Transcribe every text line of the records below verbatim, leaving the pictures out of the output.

| Dataset extract |
--- --- ---
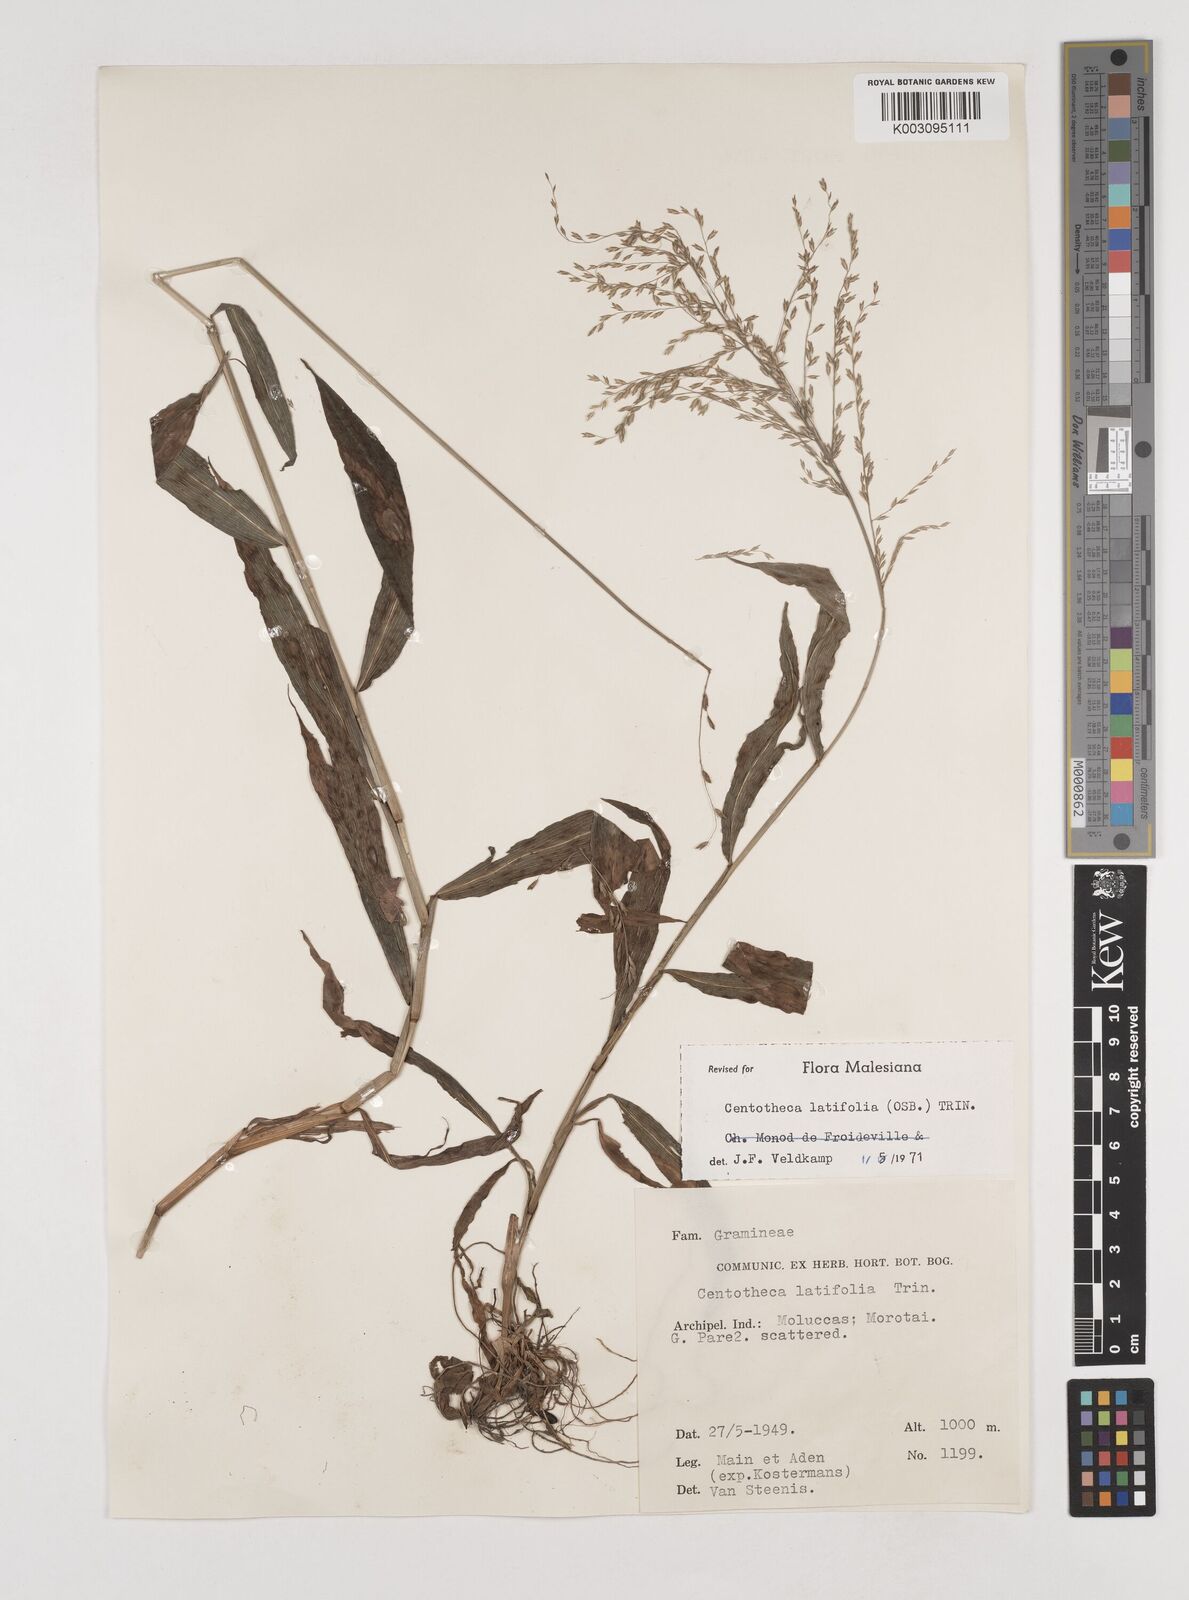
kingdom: Plantae
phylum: Tracheophyta
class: Liliopsida
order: Poales
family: Poaceae
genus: Centotheca
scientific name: Centotheca lappacea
--- --- ---
| Result of the exercise |
kingdom: Plantae
phylum: Tracheophyta
class: Liliopsida
order: Poales
family: Poaceae
genus: Centotheca
scientific name: Centotheca lappacea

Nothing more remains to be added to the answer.